# Task instructions:
Set down, word for word, the stretch of the text below on converting a Java POJO into a Map, from the words containing "I'd like to" through the words "as they are.".

# Extracted text:
Content starts

I'd like to convert a Java POJO into a Map without using JSON serialization for the properties (eg that Date's are converted to a long or a ISO8601 String). I just want the fields to be retained as they are.

For example if I have a POJO defined like this:

public class MyPojo {
    private Date date;
    private String x;

    public MyPojo(Date date, String x) {
        this.date = date;
        this.x = x;
    }

    public Date getDate() {
        return date;
    }

    public void setDate(Date date) {
        this.date = date;
    }

    public String getX() {
        return x;
    }

    public void setX(String x) {
        this.x = x;
    }
}

I know I can use Jackson as described in this Stackoverflow question but the result is not what I want. For example if I do:

Map<String, Object> x = new ObjectMapper().convertValue(new MyPojo(new Date(), "x"), new TypeReference<Map<String, Object>>() {});
System.out.println(x);

I get this result:

{date=1528521584984, x=x}

whereas I would simply like a Map retaining the java.util.Date instance without being serialized.

Note that I obviously would like this work for nested Pojo's such as:

public class MyPojo {
   private MyOtherPojo otherPojo;
   ...
}

How can I achieve this?

Content ends

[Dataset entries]
Content starts

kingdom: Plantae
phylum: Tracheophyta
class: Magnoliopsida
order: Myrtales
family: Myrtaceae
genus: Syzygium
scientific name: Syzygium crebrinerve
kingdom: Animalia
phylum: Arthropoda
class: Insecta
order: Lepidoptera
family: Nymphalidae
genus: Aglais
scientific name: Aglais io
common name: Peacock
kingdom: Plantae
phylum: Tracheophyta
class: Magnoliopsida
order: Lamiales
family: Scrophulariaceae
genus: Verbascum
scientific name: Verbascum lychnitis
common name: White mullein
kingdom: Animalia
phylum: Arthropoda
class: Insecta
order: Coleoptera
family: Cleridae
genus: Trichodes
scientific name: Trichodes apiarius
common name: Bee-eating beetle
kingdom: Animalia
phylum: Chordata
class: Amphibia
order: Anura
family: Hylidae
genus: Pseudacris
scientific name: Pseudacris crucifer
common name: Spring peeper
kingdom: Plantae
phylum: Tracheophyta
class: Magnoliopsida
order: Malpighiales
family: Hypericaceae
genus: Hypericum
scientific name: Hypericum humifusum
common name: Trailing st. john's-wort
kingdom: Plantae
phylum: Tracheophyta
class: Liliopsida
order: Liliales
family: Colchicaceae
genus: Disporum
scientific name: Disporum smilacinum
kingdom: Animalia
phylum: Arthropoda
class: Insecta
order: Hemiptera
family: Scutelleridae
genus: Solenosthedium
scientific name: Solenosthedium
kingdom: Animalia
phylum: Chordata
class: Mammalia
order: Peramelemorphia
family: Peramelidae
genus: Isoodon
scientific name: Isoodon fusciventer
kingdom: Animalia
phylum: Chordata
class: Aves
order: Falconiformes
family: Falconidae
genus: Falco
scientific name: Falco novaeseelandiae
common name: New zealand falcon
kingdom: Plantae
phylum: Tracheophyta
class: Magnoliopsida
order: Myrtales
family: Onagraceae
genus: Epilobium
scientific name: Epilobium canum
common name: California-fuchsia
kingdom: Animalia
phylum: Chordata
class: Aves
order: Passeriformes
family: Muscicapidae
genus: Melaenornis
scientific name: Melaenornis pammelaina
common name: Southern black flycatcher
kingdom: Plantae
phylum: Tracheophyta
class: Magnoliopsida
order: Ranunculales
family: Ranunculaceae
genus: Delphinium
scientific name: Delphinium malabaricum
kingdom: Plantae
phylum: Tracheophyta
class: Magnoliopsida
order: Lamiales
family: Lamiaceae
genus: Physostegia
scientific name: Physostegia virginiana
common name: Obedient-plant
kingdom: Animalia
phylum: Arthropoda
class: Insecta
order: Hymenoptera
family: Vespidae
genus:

Content ends

# Solution to this task:
I'd like to convert a Java POJO into a Map without using JSON serialization for the properties (eg that Date's are converted to a long or a ISO8601 String). I just want the fields to be retained as they are.